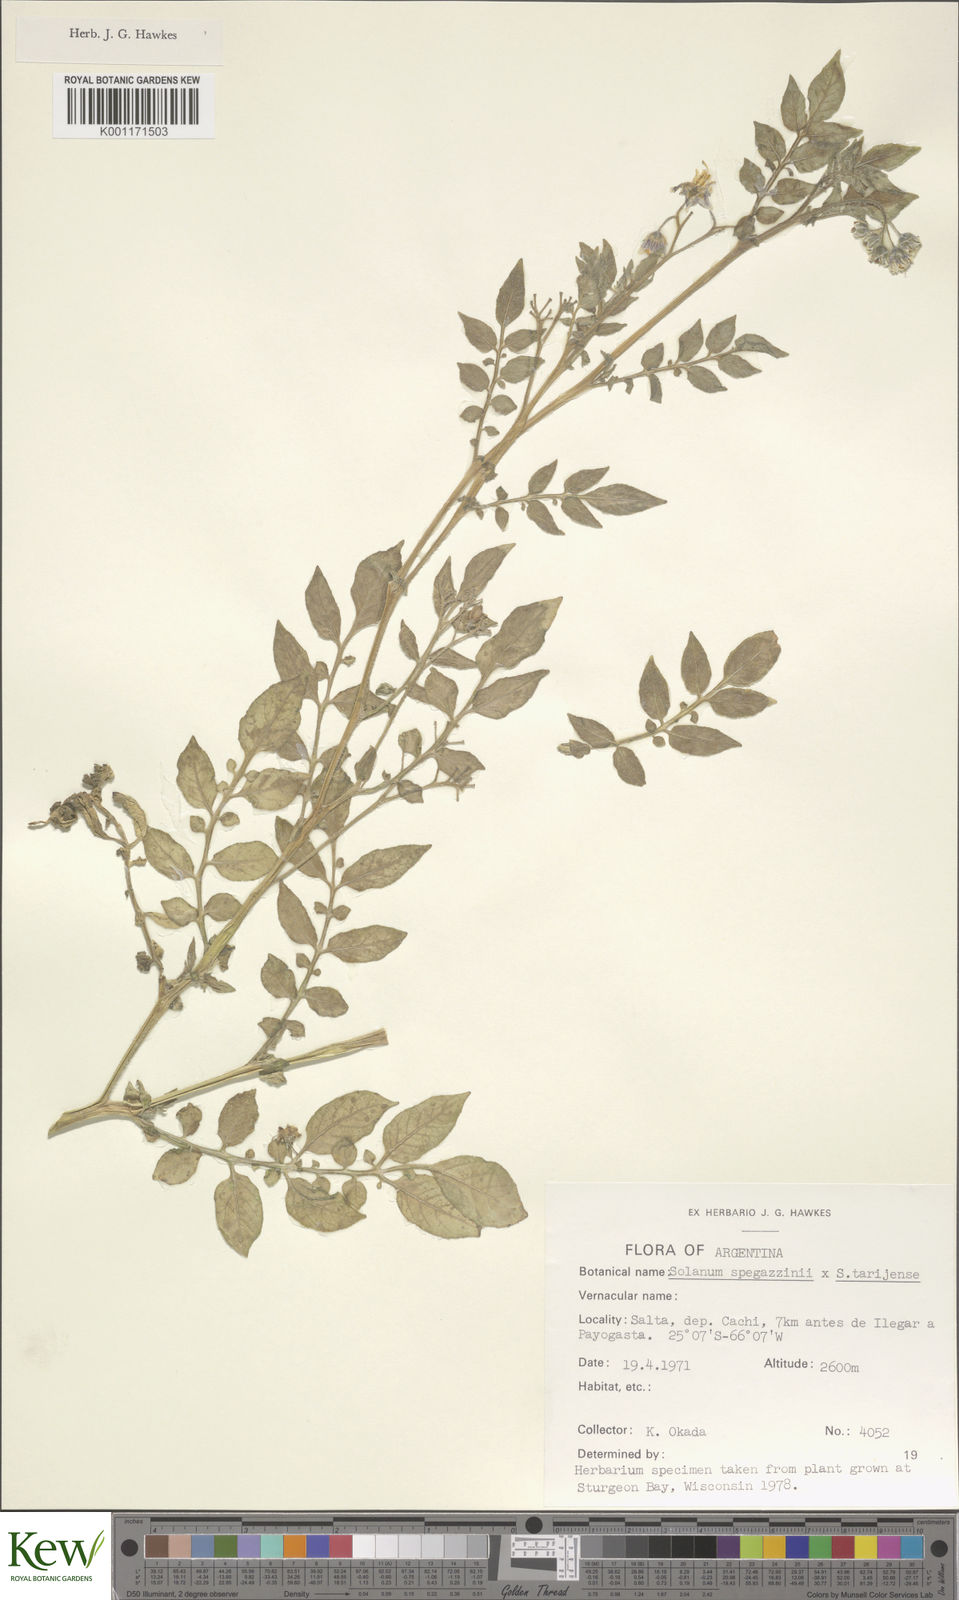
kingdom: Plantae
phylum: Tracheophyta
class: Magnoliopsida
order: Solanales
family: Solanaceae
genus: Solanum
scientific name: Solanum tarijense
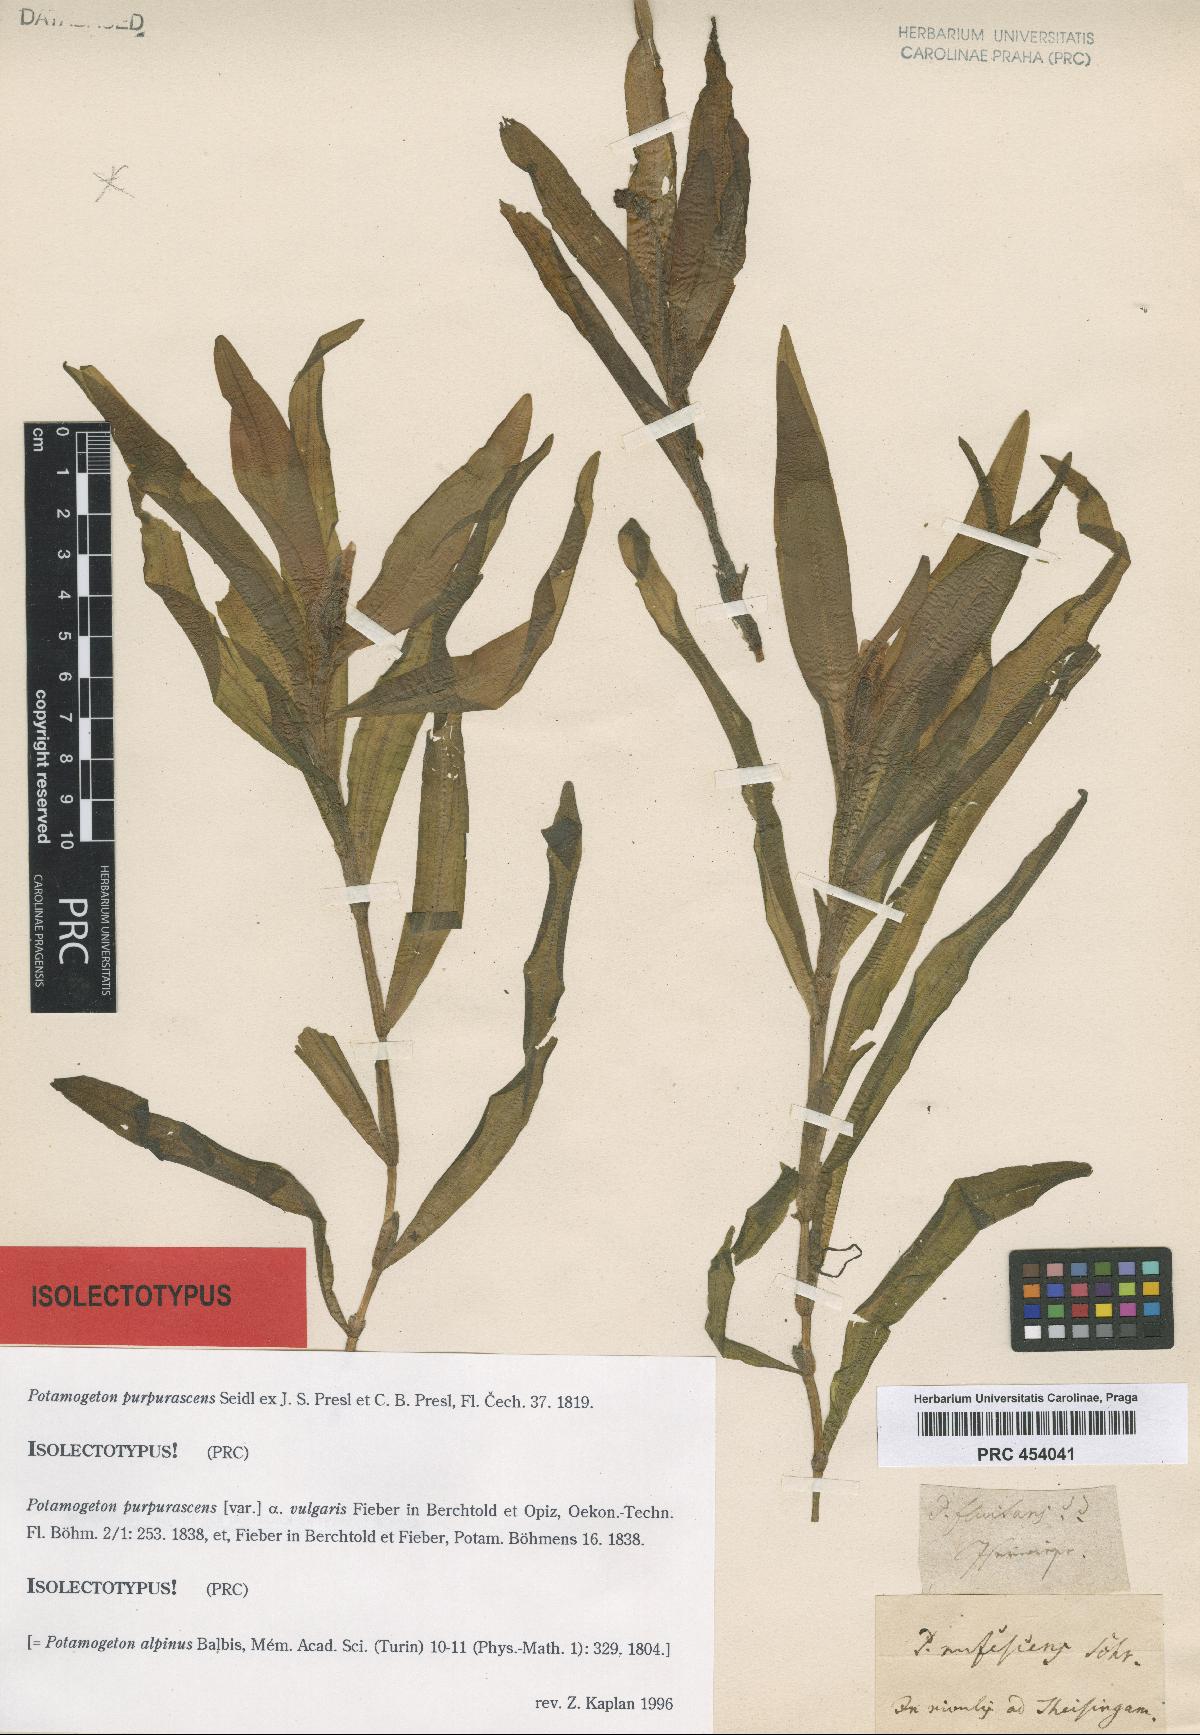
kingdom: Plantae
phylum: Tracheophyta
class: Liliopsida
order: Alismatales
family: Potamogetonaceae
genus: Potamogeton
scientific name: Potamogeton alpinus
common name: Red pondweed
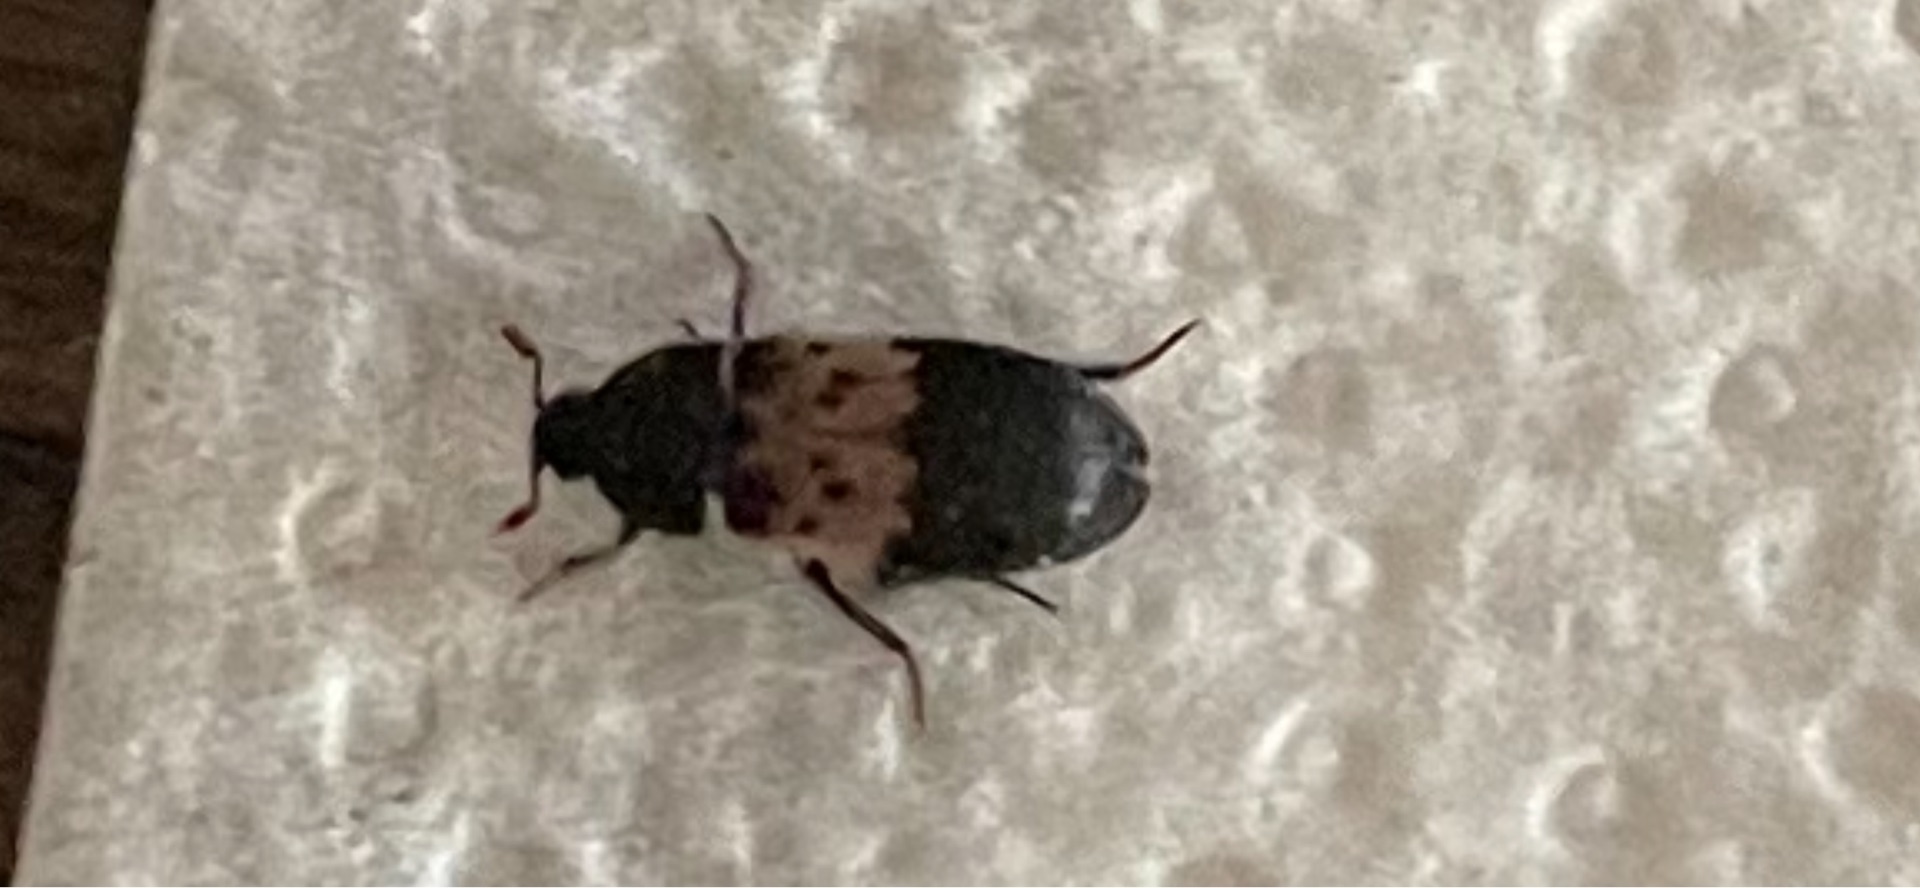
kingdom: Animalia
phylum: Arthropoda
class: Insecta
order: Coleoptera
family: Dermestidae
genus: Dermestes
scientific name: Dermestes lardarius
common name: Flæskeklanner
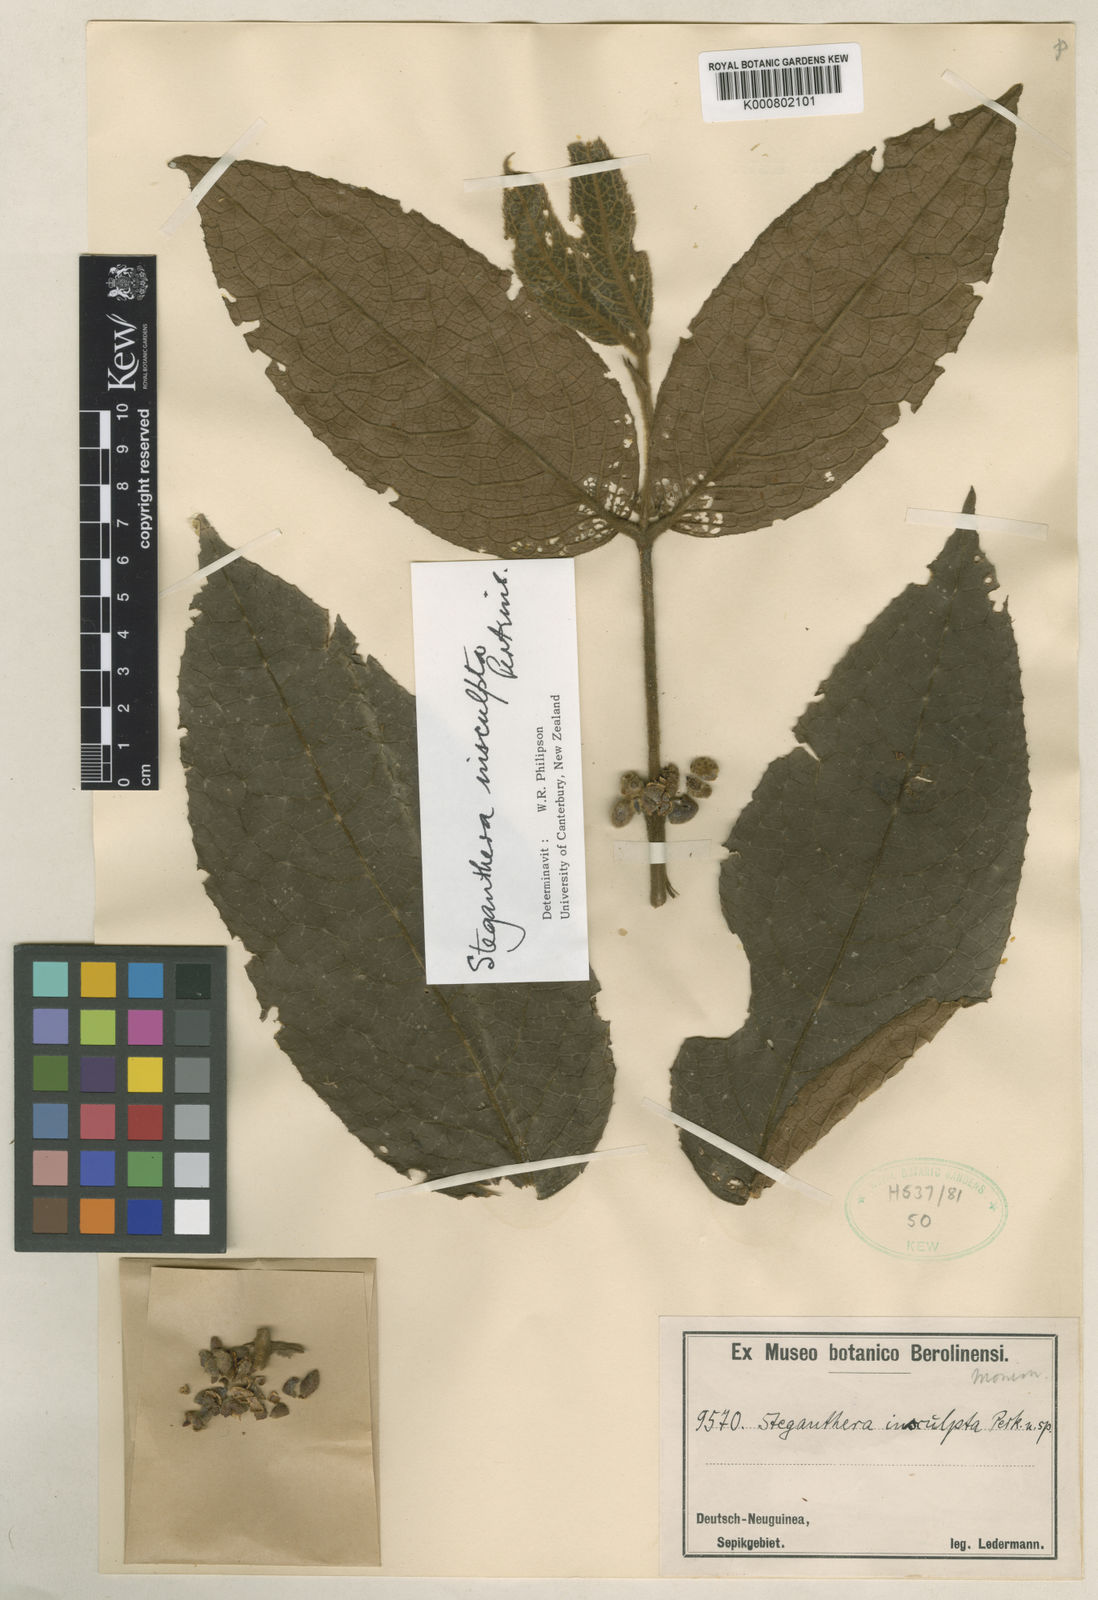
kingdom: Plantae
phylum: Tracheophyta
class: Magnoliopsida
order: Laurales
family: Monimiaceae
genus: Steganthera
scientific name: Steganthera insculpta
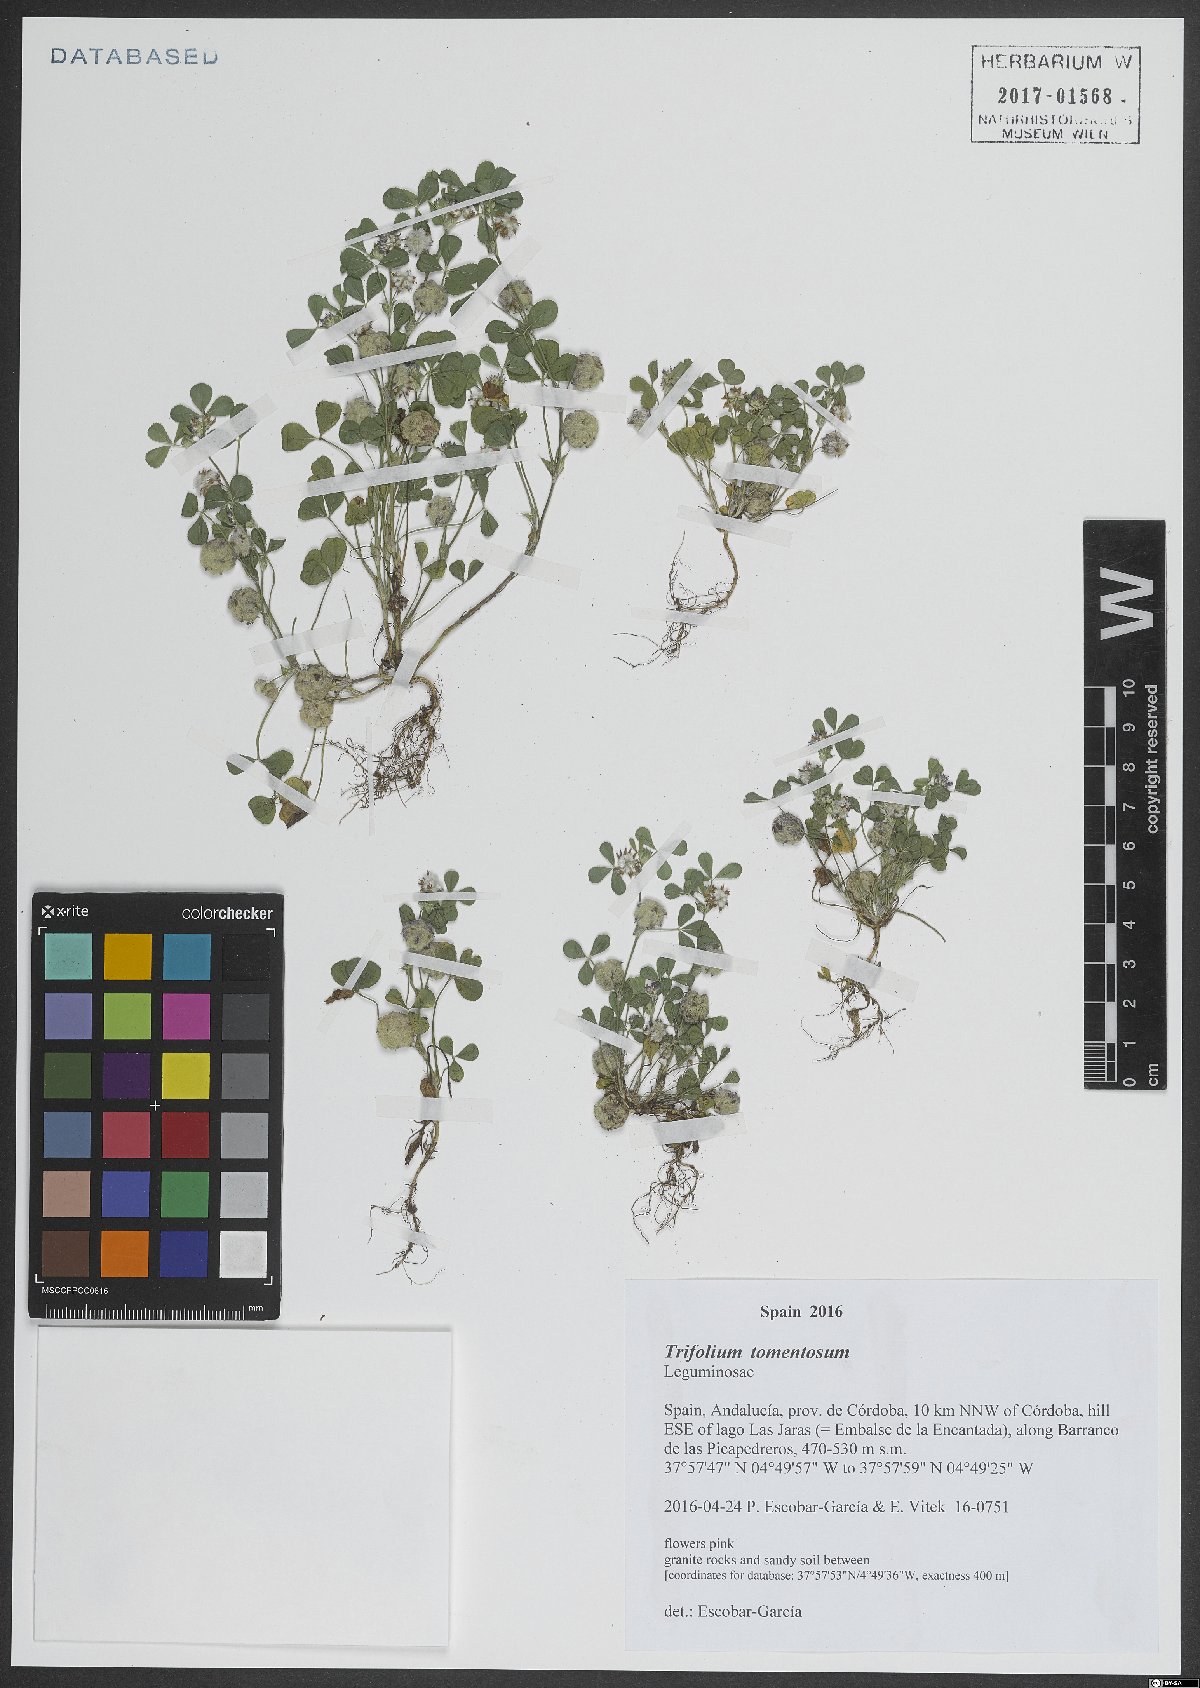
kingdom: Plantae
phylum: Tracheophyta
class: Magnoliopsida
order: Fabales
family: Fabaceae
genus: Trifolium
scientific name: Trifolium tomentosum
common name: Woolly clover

****

▶ **Description of the task**:
Pull out every line of the items above that contains the string "scientific".

▶ **Worked solution**:
scientific name: Solanum tarijense
scientific name: Potamogeton alpinus
scientific name: Dermestes lardarius
scientific name: Steganthera insculpta
scientific name: Trifolium tomentosum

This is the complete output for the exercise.